Company Background
Specter's mission is to help automate the physical world.
Today, we build video sensors with state-of-the-art AI agents that answer any question, anywhere in their environments. Our systems can automatically detect and reason about any physical activity captured on camera, from security incidents (e.g. perimeter intrusion, theft, LPR), to safety monitoring (e.g. PPE detection, injured people), to operational efficiency (e.g. material tracking, congestion monitoring). We offer both long range wireless (1km range) and wired sensor variants to suit any deployment.
Our co-founders Xerxes and Philip are passionate about empowering our partners in the fast approaching world of physical AI and robotics. We are a small, fast growing team who hail from Anduril, Tesla, Uber, and the U.S. Special Forces.
The Role
Specter is hiring an ML Infrastructure engineer to build and scale the machine learning systems that power real-time perception and inference across our edge-cloud platform. This role owns the data, training, deployment, and serving infrastructure for the computer vision and VLM systems that enable autonomous monitoring and orchestration across our customers' physical assets.
Responsibilities:
Designing and implementing scalable ML training and inference pipelines for perception models (object detection, tracking, classification, segmentation) and VLMs.
Developing continuous training and evaluation systems to improve model performance from production data feedback loops.
Designing large-scale multi-modal data pipelines for ingesting, processing, and indexing video and sensor data spanning both batch and streaming workloads.
Creating data pipelines for ingesting, labeling, versioning, and managing massive multi-modal sensor datasets (video, radar, lidar, thermal).
Implementing model monitoring, A/B testing frameworks, and performance analytics for deployed perception systems.
Collaborating with perception researchers to transition models from research to production at scale across thousands of edge nodes.
Building tools and infrastructure for distributed training, hyperparameter optimization, and experiment tracking.
Qualifications:
Strong software engineering fundamentals in Python, with working proficiency in a systems language (Rust, Go, C++) for performance-sensitive data and inference paths.
Working proficiency with ML frameworks (PyTorch, TensorFlow) and model optimization tooling.
Deep experience building and operating model inference systems at scale, request routing, batching, autoscaling, caching, and latency/throughput tuning under real production load.

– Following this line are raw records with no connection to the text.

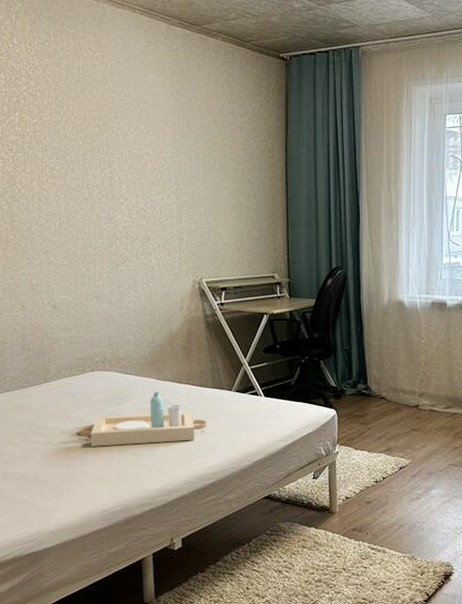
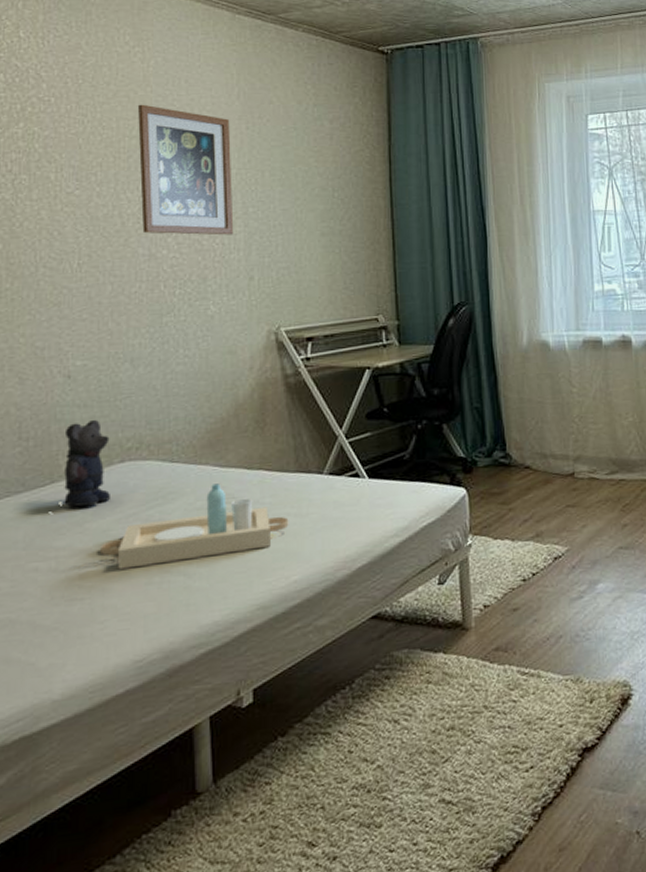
bear: none [53,339,86,401] -> present [62,419,112,507]
wall art: none [98,99,169,205] -> present [137,104,234,236]

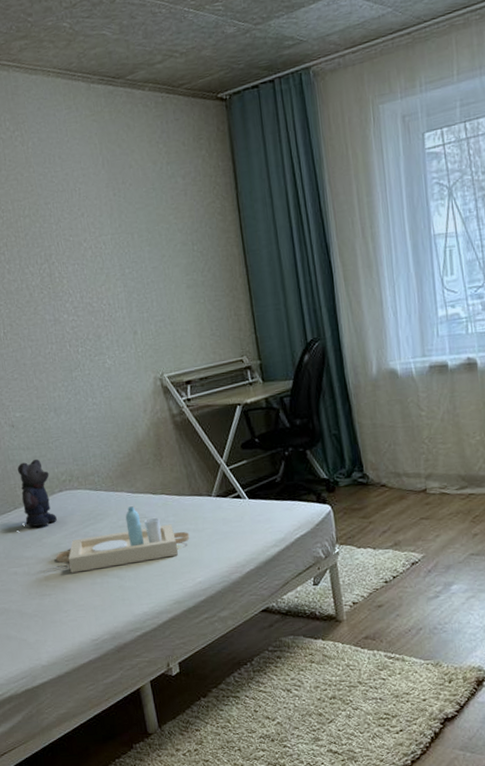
wall art: present [137,104,234,236] -> none [25,184,116,302]

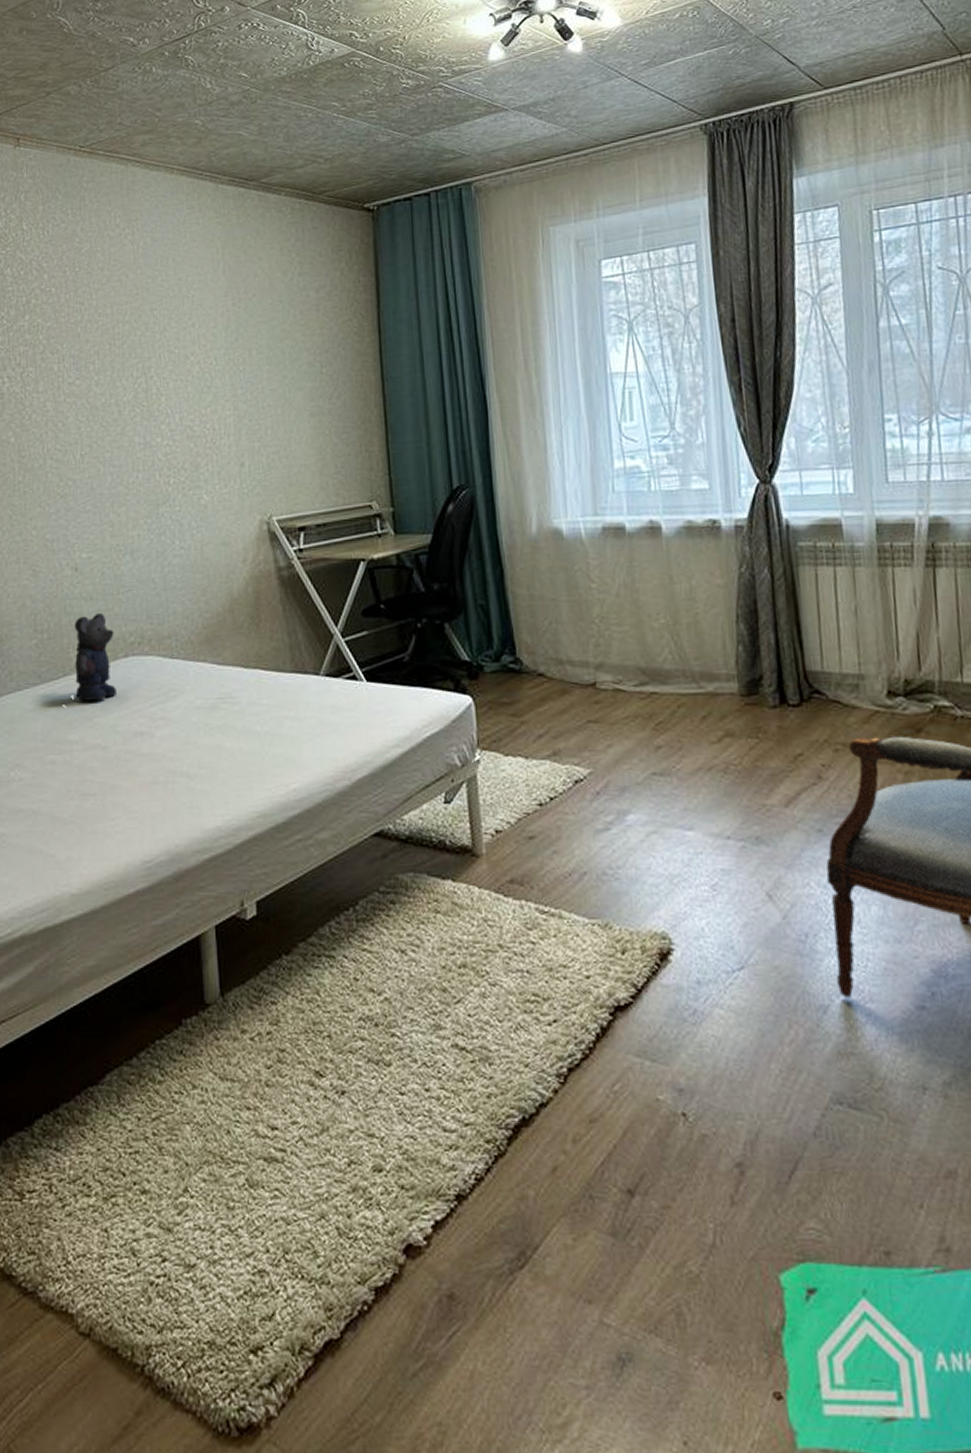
serving tray: present [56,506,190,573] -> none [109,682,287,767]

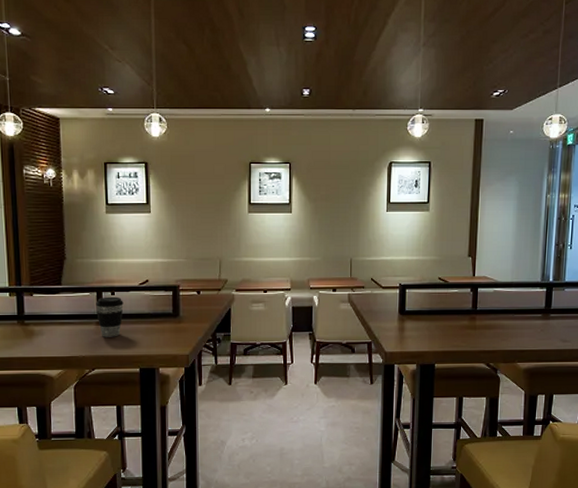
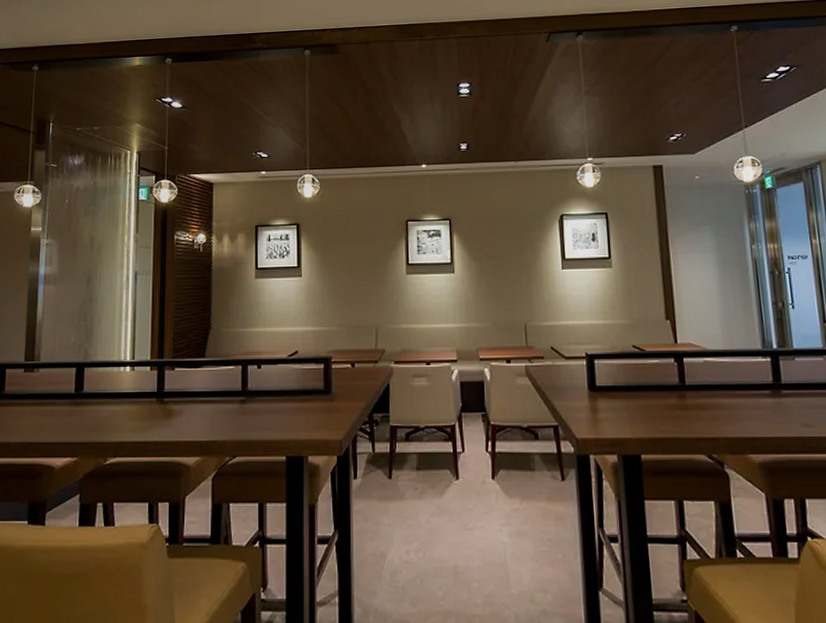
coffee cup: present [96,296,124,337] -> none [240,370,270,418]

Hands-on experience with distributed compute frameworks for ML and data workloads (Ray, Spark, or equivalent), including GPU cluster management and orchestration.
Strong understanding of distributed systems fundamentals: partitioning, replication, backpressure, exactly-once semantics.
Experience with vector databases (QDrant, LanceDB, or equivalent) for similarity search and retrieval workloads.
Familiarity with LLM/VLM serving frameworks (VLLM, SGLang, TensorRT-LLM) in production is a strong plus.
Familiarity with video processing, sensor fusion, or multi-modal perception systems is a plus.